Your objective:
Copy the records below word for word, starting at the line that contains "order: Gentianales" and continuing through the end of the records. Leave the pictures out of your copy.

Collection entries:
________

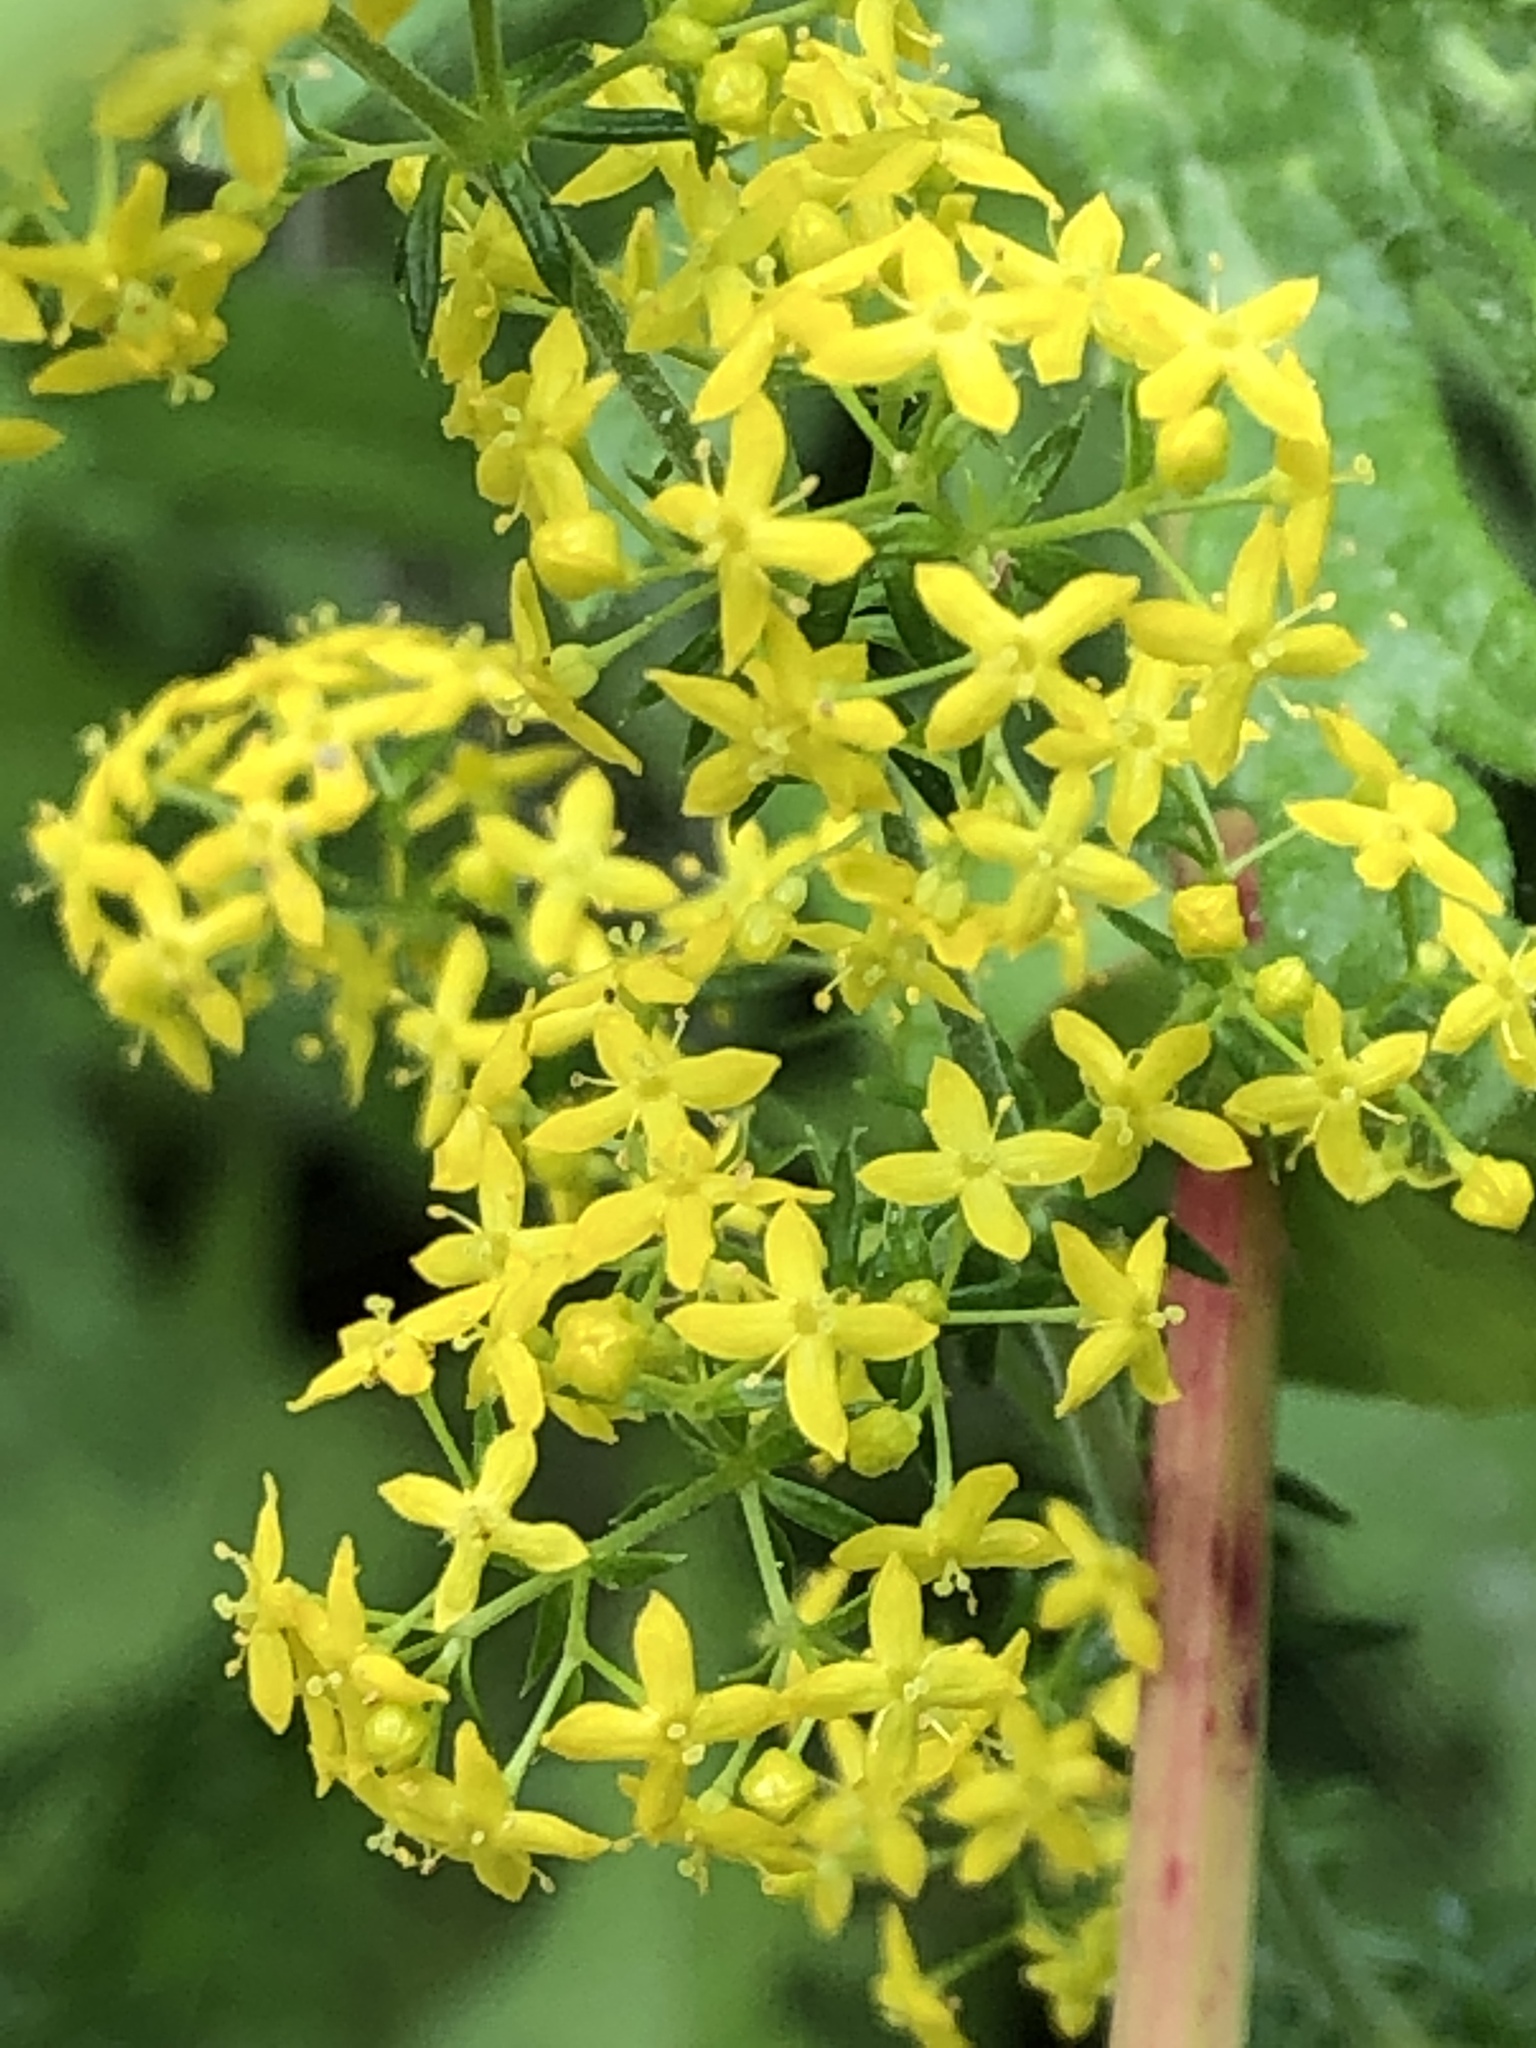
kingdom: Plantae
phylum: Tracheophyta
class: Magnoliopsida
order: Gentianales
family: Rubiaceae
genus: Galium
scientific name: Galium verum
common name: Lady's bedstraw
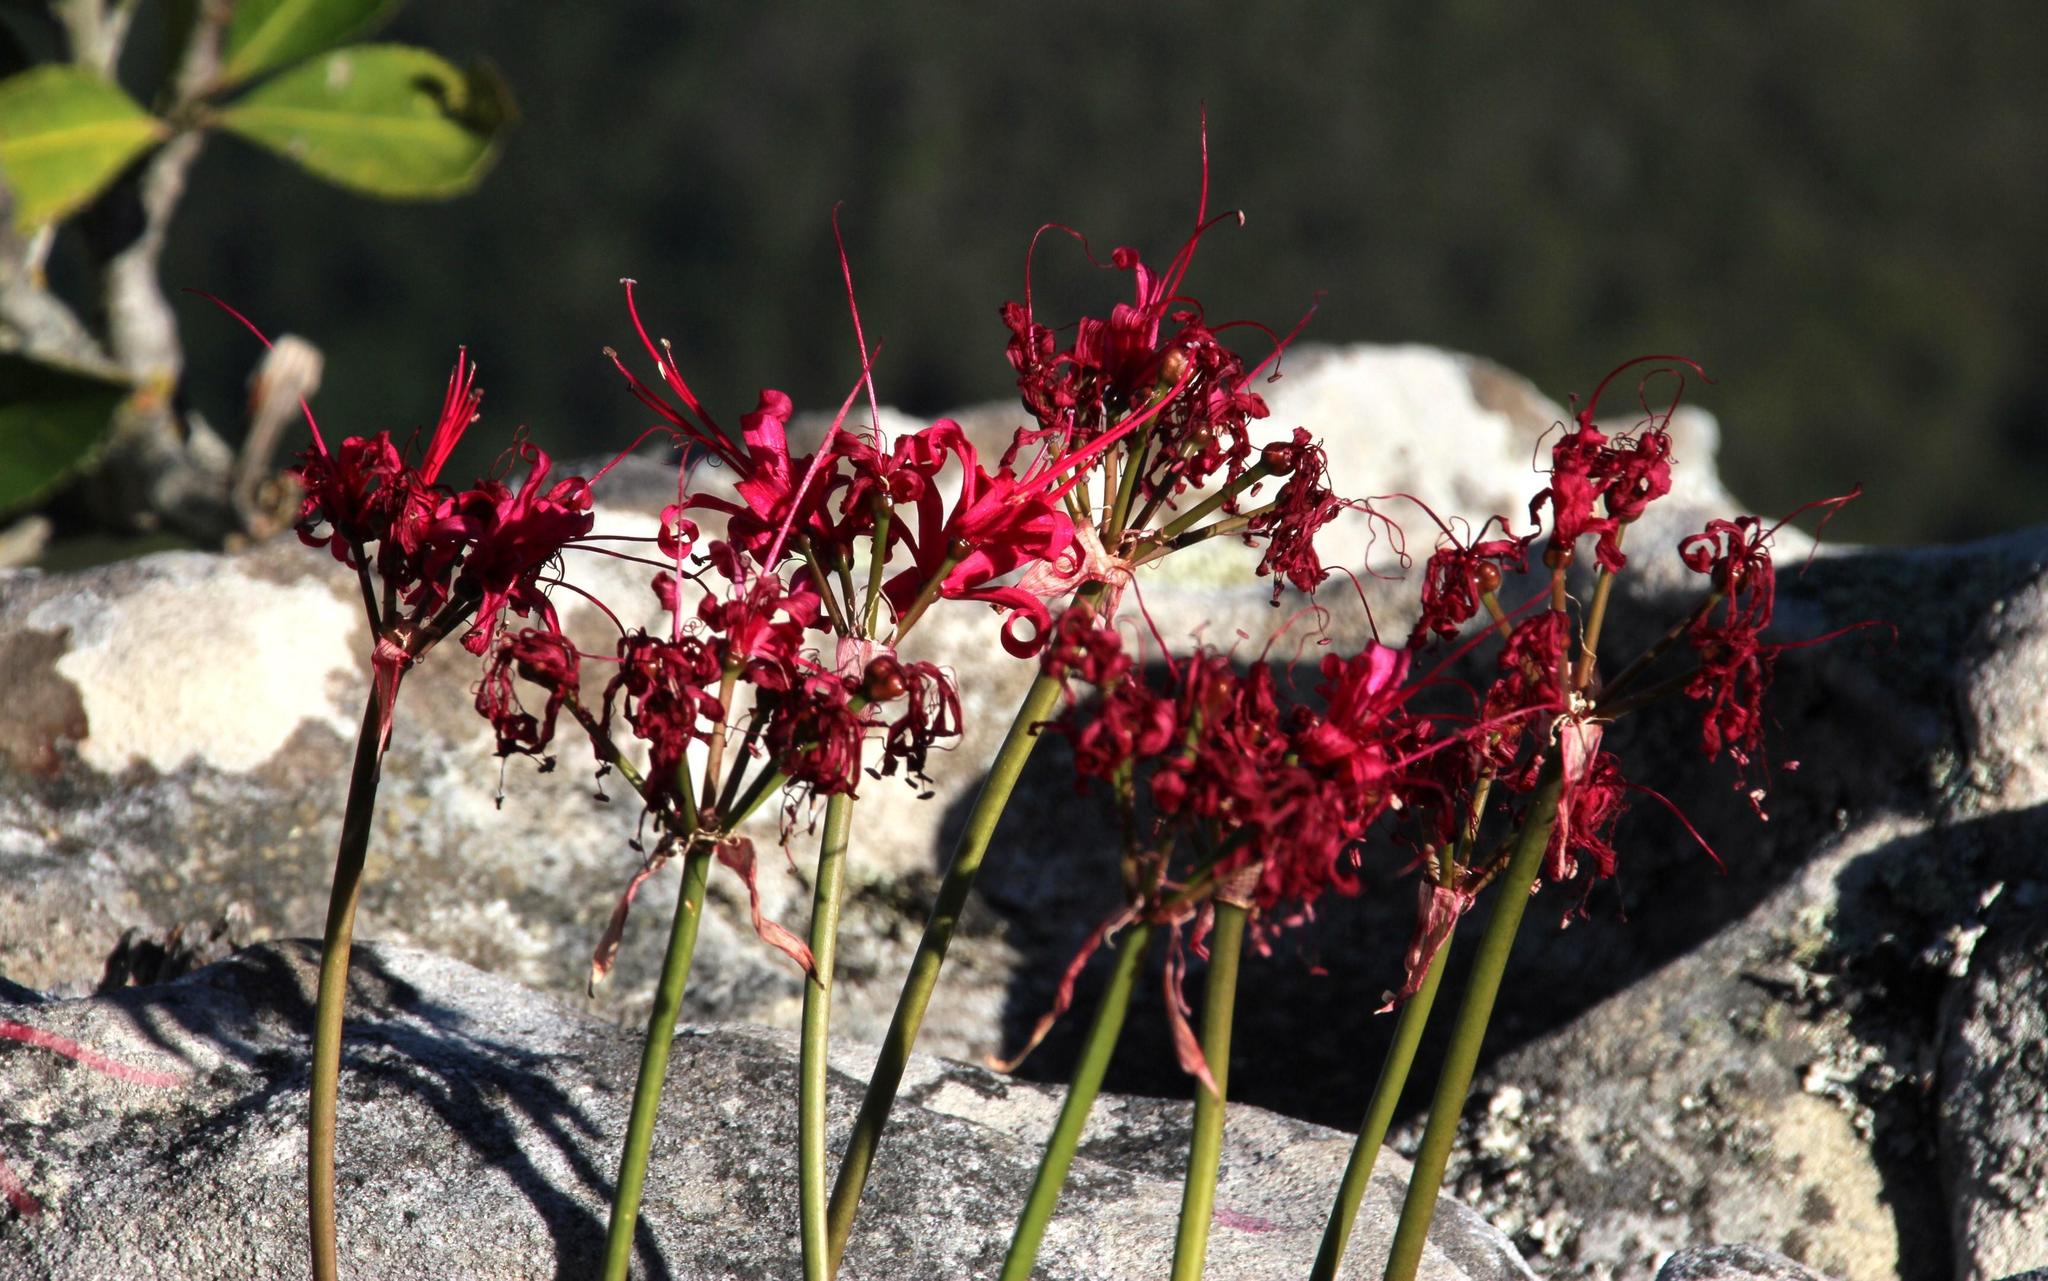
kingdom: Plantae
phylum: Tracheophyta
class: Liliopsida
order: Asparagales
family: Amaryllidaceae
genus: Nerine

________

Problem solution:
order: Gentianales
family: Rubiaceae
genus: Galium
scientific name: Galium verum
common name: Lady's bedstraw
kingdom: Plantae
phylum: Tracheophyta
class: Liliopsida
order: Asparagales
family: Amaryllidaceae
genus: Nerine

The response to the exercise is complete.